Argentine tango dancer, instructor and musician Alex Krebs will be performing with Company Artist Grace Shibley at OBT’s upcoming Gala, Viva la Danza, on April 14th.  Brook Manning, OBT Teaching Artist, sat down in Mr. Krebs’ tango studio to talk with him about his background, the process of setting a tango performance on a ballerina and the crossovers he sees between the two forms.

Brook:  How did you come to tango?

Alex:  I was listening to public radio in California, probably in ’95, and I heard Carlos Gardel, who is an old tango singer from the 1920’s.  It was just him and guitar.  The music was, for me, the link and the hook.  Then I discovered the intricate footwork of the dance, and then, after eight months, found the tango connection.  I didn’t know that was part of it, this moving in unison with one person.  Then I started learning the bandoneón and got reconnected to the music via that.  I formed a group and went down to Buenos Aires.  When I came back, people said, “Do you teach?”  I didn’t expect to teach tango.  I was studying physics and music at Reed and was planning to go to graduate school in music.  I graduated and what was going to be one year off before going to grad school has now been 13 years and tango has just kept growing and growing.  I’ve taught, performed and dj’d all over Europe and the States. I bought this studio in 2001.

Brook:  Can you touch on the history of tango?

Alex:  Tango’s history is a bit mysterious.  The word on the street is that it started in the brothels, but there were many scholars in the ‘90’s in Buenos Aires who were debunking that.  As early as 1900, tango was already in the big downtown dance halls being danced by people with money.  In the ‘30’s, there were conservative media that wanted to kill tango.  They didn’t like it representing their culture so they painted it as something that was danced in the brothels.  That just made it more interesting to people, made them more curious. …Debunking these myths is very important.  I took down a lot of the artwork that I had in my studio.  I realized that I didn’t want to keep portraying the stereotype, the cliché that has nothing to do with the reality of its history.  It’s like this fantasized mythical tango that never existed.

Brook: I was thinking about the structure of the dance.  Tango is obviously shared because you start with this leaning, A-frame structure.  Then there’s the whole improvised side of it; versus ballet, which is largely an independent, choreographed experience.

DATA FOR REVIEW →
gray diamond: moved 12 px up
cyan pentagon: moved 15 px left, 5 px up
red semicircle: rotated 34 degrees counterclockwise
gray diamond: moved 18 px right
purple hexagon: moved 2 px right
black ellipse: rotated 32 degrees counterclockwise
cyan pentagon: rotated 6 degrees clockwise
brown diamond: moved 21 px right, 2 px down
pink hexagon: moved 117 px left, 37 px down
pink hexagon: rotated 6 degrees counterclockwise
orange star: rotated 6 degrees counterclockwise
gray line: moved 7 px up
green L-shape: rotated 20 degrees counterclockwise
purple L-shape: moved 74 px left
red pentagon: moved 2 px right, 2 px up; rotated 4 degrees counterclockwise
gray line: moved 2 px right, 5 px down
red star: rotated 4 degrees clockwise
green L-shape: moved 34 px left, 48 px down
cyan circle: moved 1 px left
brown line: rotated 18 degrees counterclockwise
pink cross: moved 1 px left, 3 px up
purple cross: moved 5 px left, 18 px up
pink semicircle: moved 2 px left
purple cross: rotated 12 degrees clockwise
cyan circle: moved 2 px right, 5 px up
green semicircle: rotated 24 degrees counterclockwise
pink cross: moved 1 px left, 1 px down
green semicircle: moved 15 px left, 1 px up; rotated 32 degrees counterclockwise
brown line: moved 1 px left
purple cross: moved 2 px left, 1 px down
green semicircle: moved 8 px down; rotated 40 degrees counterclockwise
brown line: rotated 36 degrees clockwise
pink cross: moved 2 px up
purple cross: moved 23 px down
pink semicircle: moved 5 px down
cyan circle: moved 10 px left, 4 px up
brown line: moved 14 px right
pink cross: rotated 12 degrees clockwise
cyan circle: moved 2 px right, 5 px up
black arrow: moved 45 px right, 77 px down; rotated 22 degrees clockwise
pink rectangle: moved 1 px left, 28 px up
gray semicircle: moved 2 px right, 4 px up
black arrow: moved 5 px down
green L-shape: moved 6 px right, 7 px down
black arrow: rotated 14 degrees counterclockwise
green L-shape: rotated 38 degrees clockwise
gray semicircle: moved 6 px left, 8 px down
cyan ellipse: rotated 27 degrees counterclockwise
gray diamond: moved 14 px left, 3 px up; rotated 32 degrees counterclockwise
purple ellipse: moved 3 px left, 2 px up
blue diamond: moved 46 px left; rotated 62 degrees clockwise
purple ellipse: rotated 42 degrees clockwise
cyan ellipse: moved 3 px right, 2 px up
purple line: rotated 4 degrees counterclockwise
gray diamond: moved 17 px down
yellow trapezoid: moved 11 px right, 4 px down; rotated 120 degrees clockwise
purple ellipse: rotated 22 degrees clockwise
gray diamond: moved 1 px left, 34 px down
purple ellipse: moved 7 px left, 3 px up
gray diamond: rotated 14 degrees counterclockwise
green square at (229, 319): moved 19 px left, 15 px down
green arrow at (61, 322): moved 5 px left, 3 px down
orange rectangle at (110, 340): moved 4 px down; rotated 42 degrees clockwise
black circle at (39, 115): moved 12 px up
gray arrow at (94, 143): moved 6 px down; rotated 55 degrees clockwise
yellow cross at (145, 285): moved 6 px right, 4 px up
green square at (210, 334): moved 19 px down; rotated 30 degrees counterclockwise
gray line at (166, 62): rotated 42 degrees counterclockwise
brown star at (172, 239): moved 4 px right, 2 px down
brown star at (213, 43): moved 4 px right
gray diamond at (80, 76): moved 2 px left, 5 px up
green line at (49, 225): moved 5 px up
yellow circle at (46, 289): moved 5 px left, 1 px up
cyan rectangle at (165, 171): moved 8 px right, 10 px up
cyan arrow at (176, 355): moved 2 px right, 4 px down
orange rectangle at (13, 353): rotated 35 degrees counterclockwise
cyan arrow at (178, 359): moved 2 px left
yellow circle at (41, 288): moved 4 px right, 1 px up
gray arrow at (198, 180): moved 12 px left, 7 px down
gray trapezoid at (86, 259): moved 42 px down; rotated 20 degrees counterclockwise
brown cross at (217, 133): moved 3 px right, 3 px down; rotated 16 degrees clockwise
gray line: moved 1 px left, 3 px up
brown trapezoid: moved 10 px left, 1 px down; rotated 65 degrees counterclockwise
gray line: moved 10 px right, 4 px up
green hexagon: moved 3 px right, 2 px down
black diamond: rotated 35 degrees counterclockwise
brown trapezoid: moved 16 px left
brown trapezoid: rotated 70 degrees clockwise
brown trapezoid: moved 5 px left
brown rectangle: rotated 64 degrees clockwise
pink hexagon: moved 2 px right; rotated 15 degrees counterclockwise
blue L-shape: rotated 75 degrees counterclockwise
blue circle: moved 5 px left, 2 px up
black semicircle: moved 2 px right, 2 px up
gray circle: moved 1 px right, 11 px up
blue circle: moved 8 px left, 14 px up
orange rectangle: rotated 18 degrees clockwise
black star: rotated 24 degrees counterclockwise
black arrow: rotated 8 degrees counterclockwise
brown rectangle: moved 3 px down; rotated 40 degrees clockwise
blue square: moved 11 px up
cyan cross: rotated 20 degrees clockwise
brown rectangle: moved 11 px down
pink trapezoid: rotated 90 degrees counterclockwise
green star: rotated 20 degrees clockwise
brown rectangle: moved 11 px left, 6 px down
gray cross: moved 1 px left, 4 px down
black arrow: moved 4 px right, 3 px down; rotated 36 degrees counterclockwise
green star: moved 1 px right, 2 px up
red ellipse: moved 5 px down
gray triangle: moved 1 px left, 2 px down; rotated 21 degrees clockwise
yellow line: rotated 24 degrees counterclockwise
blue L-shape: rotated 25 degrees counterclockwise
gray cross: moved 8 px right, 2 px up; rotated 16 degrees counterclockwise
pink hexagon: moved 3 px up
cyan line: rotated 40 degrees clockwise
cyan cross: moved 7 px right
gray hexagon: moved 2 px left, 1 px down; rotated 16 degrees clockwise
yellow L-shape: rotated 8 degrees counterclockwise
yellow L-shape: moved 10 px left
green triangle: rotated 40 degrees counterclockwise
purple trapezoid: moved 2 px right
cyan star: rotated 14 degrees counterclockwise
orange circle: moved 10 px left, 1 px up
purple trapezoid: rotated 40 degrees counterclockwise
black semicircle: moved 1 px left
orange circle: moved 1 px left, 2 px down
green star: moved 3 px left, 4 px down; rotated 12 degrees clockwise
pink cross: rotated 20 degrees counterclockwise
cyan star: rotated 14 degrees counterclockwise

WHAT YOU WILL DO →
**1)** In the tango interview, in what year did Alex Krebs buy his studio?
**2)** Please carry on the tango interview from the point where it stops.
The listing has no connection to the tango interview.

TASK-BY-TASK RESULTS →
**1)** He bought it in 2001.

**2)**
Alex:  I often say in this dance, the leader’s the choreographer, the follower’s the dancer.  …In tango we have structures of improvisation.  When I teach, I tell people that I’ll teach you the words, you form the sentences.  We’re not trying to teach people to make up words.  There are certain words:  there’s walking, there’s the cross, there’s ochos, there’s the molinete.  I sometimes say there are 12 or 14 words that you learn.  Then how you combine them is up to you and that’s where the improvisation starts.  Once you learn those rules and learn that basic structure, then it frees you up to improvise.

Brook:  Did Grace have any previous tango experience before working with you?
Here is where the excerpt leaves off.